▶ **The problem**
Reproduce each record exactly, but exclude every picture.

▶ **Exercise data**
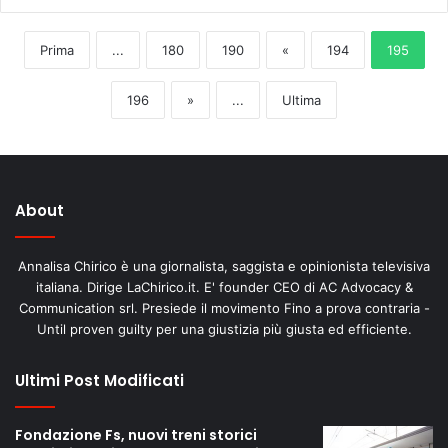
Prima
...
180
190
«
194
195
196
»
...
Ultima
About
Annalisa Chirico è una giornalista, saggista e opinionista televisiva
italiana. Dirige LaChirico.it. E' founder CEO di AC Advocacy &
Communication srl. Presiede il movimento Fino a prova contraria -
Until proven guilty per una giustizia più giusta ed efficiente.
Ultimi Post Modificati
Fondazione Fs, nuovi treni storici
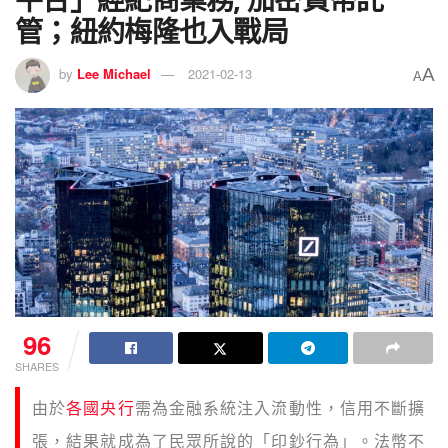
管；紐約梅隆也入戰局
A
by
Lee Michael
2021-02-13
A
96
SHARES
由於
各國央行
需為金融系統注入流動性，信用不斷擴
張，結果就成為了民眾所說的「印鈔行為」。法幣不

▶ **Written response**
Prima
...
180
190
«
194
195
196
»
...
Ultima
About
Annalisa Chirico è una giornalista, saggista e opinionista televisiva
italiana. Dirige LaChirico.it. E' founder CEO di AC Advocacy &
Communication srl. Presiede il movimento Fino a prova contraria -
Until proven guilty per una giustizia più giusta ed efficiente.
Ultimi Post Modificati
Fondazione Fs, nuovi treni storici
管；紐約梅隆也入戰局
A
by
Lee Michael
2021-02-13
A
96
SHARES
由於
各國央行
需為金融系統注入流動性，信用不斷擴
張，結果就成為了民眾所說的「印鈔行為」。法幣不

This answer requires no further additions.